Extracted information Start Marker

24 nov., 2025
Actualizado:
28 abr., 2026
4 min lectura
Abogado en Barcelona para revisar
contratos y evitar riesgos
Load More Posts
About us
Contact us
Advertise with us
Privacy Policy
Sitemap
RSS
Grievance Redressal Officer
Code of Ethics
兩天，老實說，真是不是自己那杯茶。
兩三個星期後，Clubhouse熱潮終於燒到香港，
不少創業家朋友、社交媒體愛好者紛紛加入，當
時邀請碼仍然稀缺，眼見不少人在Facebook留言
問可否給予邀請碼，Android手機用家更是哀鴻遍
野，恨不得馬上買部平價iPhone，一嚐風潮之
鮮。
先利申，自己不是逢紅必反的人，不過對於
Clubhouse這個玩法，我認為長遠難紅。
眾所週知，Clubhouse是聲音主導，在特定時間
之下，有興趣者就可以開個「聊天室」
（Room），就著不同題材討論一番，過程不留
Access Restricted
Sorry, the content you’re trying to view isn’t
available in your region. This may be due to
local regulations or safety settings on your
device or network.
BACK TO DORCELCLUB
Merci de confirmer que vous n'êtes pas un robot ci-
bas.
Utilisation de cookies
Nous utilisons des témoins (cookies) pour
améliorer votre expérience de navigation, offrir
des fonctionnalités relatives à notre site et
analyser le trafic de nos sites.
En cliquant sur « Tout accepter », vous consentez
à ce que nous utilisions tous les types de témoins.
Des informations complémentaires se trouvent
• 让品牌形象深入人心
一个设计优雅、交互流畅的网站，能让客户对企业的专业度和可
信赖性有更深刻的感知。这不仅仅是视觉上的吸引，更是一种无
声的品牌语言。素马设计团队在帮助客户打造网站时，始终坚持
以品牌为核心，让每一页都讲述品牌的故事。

Extracted information End Marker

» **Your task**
Output all records exactly, with nothing added or dropped.

» **Answer to this task**
24 nov., 2025
Actualizado:
28 abr., 2026
4 min lectura
Abogado en Barcelona para revisar
contratos y evitar riesgos
Load More Posts
About us
Contact us
Advertise with us
Privacy Policy
Sitemap
RSS
Grievance Redressal Officer
Code of Ethics
兩天，老實說，真是不是自己那杯茶。
兩三個星期後，Clubhouse熱潮終於燒到香港，
不少創業家朋友、社交媒體愛好者紛紛加入，當
時邀請碼仍然稀缺，眼見不少人在Facebook留言
問可否給予邀請碼，Android手機用家更是哀鴻遍
野，恨不得馬上買部平價iPhone，一嚐風潮之
鮮。
先利申，自己不是逢紅必反的人，不過對於
Clubhouse這個玩法，我認為長遠難紅。
眾所週知，Clubhouse是聲音主導，在特定時間
之下，有興趣者就可以開個「聊天室」
（Room），就著不同題材討論一番，過程不留
Access Restricted
Sorry, the content you’re trying to view isn’t
available in your region. This may be due to
local regulations or safety settings on your
device or network.
BACK TO DORCELCLUB
Merci de confirmer que vous n'êtes pas un robot ci-
bas.
Utilisation de cookies
Nous utilisons des témoins (cookies) pour
améliorer votre expérience de navigation, offrir
des fonctionnalités relatives à notre site et
analyser le trafic de nos sites.
En cliquant sur « Tout accepter », vous consentez
à ce que nous utilisions tous les types de témoins.
Des informations complémentaires se trouvent
• 让品牌形象深入人心
一个设计优雅、交互流畅的网站，能让客户对企业的专业度和可
信赖性有更深刻的感知。这不仅仅是视觉上的吸引，更是一种无
声的品牌语言。素马设计团队在帮助客户打造网站时，始终坚持
以品牌为核心，让每一页都讲述品牌的故事。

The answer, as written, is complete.